→ ТЕКСТ УПРАЖНЕНИЯ:
----

Имеется некий стимул А, и на него требуется дать ответ В (эти термины звучат несколько старомодно, но они были характерны для того времени).

Итак, в случае запоминания А — это содержание, которое надо запомнить; В — воспроизведение этого содержания через какой-то промежуток времени и, возможно, в другом месте. Предположим, что содержание А сложное, и непосредственных способностей человека недостаточно для его запоминания. Тогда он «кодирует» его с помощью каких-то средств, например зарубок. Последние обозначаются как Х. По Выготскому, Х — это дополнительный стимул, который связан с содержанием стимула А, то есть является его знаком. Затем Х используется для того, чтобы дать ответ В. Тем самым человек опосредствует свой ответ с помощью знака Х. При этом Х выступает как средство и запоминания, и воспроизведения или как психологическое орудие, с помощью которого человек овладевает своей памятью.

Ничего подобного нельзя представить себе у животных. Собака, когда-то наказанная палкой, рычит, снова увидев палку. Вполне естественно сказать, что она вспомнила ранее нанесенные ей удары. Но запечатление это произошло непроизвольно, и воспоминание также «всплыло» само собой, по простому закону ассоциаций. Непосредственная связь А — В (палка — удар) описывает натуральную мнемическую функцию — единственную форму памяти, которая есть у животных. Здесь нет и следа произвольности, которая возможна только при использовании опосредствующего знака.

На примере памяти легко просматривается ограниченность натуральных функций животных и широта, если не сказать безграничность, возможностей человека, которые приобретаются благодаря опосредованной структуре высших психических функций. Память животных ограничена, во-первых, объемом естественно запечатлеваемого материала, во-вторых, безусловной зависимостью ее от актуальной ситуации: чтобы вспомнить, животное снова должно попасть в те же условия, например увидеть палку.

Человеческая же память благодаря многим приемам опосредствования может вбирать в себя огромное количество информации. Кроме того, она совершенно освобождена от необходимости повторения ситуации запоминания: нужное содержание человек может вспомнить в любых других условиях благодаря использованию стимулов-средств, или знаков.

Важнейшую часть концепции Выготского составляет ее генетический аспект. Откуда берутся средства-знаки? Для ответа на этот вопрос необходимо рассмотреть сначала культурно-историческое развитие человека, потом онтогенез, развитие ребенка. Эти процессы имеют принципиальное сходство.

Согласно марксистской концепции (которую в этом аспекте весьма затруднительно внятно оспорить) человека создал труд; общение в процессе трудовой деятельности породило речь. Первые слова обеспечивали организацию совместных действий. Это были слова-указания, обращенные к другому и направляющие его действия. Потом произошло принципиально важное событие: человек стал обращать слова-указания, слова-приказы на самого себя. Из внешней командной функции слова родилась его внутренняя организующая функция.

Итак, возможность приказывать себе рождалась в процессе культурного развития человека из внешних отношений приказа — подчинения. Сначала функции приказывающего и исполнителя были разделены и весь процесс, по выражению Выготского, был интерпсихологическим, то есть межличностным. Затем эти же отношения превратились в отношения с самим собой, то есть в интрапсихологические.

----

→ ПОКАЗАННЫЙ МАТЕРИАЛ:
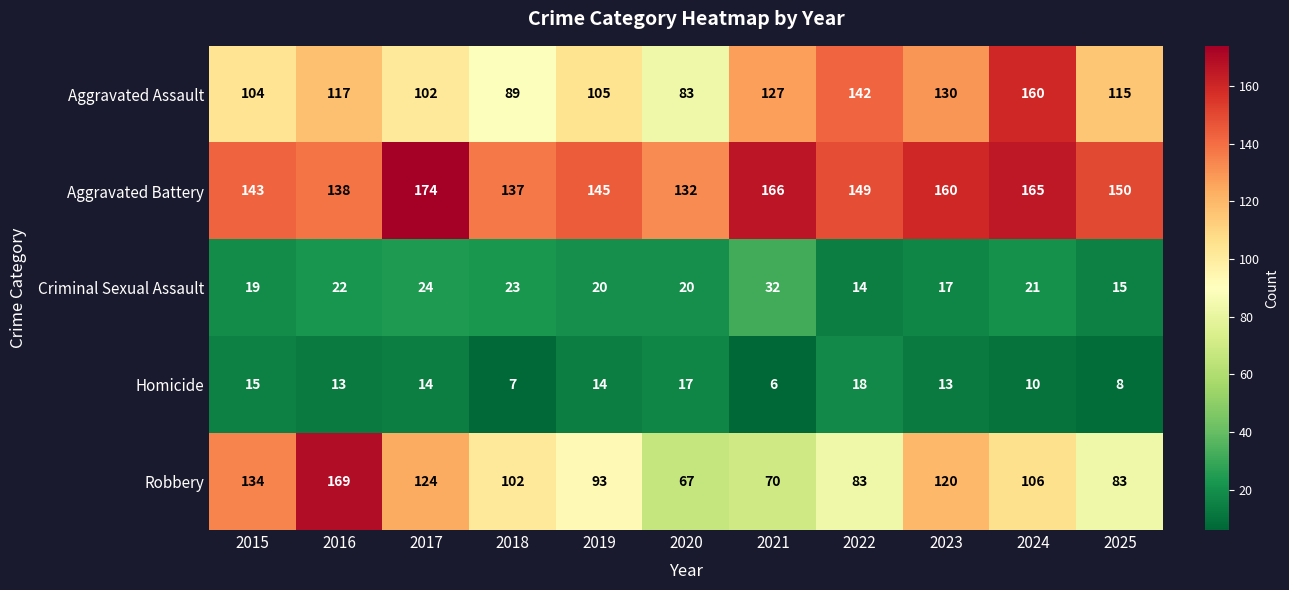

Is it true that Criminal Sexual Assault equals 11 at 2021?

False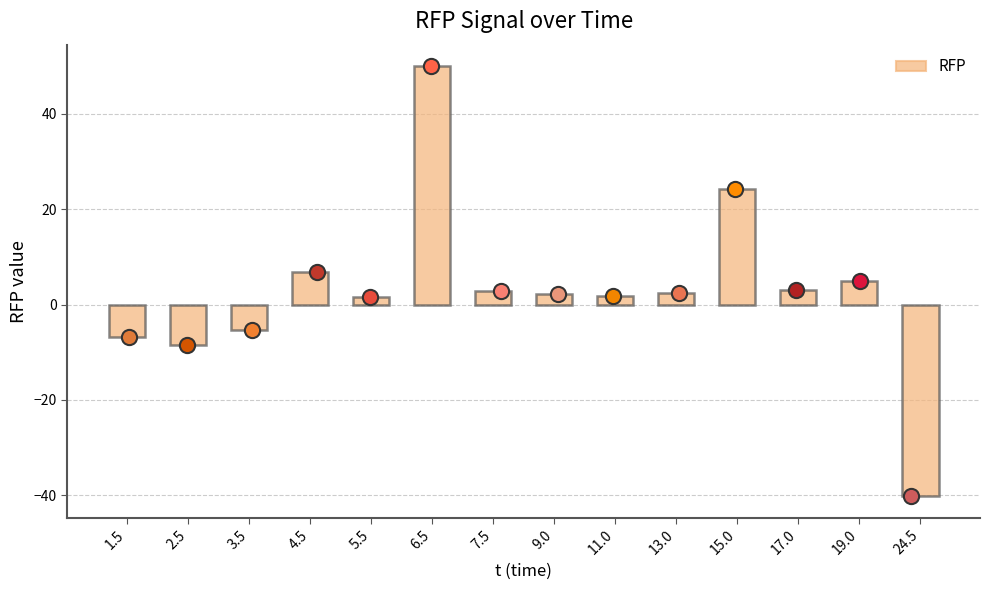

Which has a higher value, 11.0 or 4.5?

4.5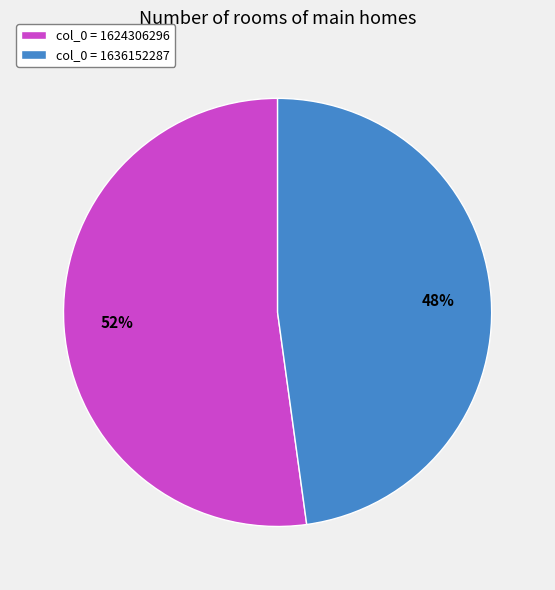

Between col_0 = 1636152287 and col_0 = 1624306296, which is larger?

col_0 = 1624306296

----

→ ЦЕЛЬ УПРАЖНЕНИЯ: Отредактируйте текст упражнения от слов «Итак, в случае» и до слов «овладевает своей памятью.»: замените «зарубок» на «узелков» и приведите этот отрывок целиком. Опирайтесь только на текст упражнения.

→ ОТВЕТ НА ЗАДАНИЕ:
Итак, в случае запоминания А — это содержание, которое надо запомнить; В — воспроизведение этого содержания через какой-то промежуток времени и, возможно, в другом месте. Предположим, что содержание А сложное, и непосредственных способностей человека недостаточно для его запоминания. Тогда он «кодирует» его с помощью каких-то средств, например узелков. Последние обозначаются как Х. По Выготскому, Х — это дополнительный стимул, который связан с содержанием стимула А, то есть является его знаком. Затем Х используется для того, чтобы дать ответ В. Тем самым человек опосредствует свой ответ с помощью знака Х. При этом Х выступает как средство и запоминания, и воспроизведения или как психологическое орудие, с помощью которого человек овладевает своей памятью.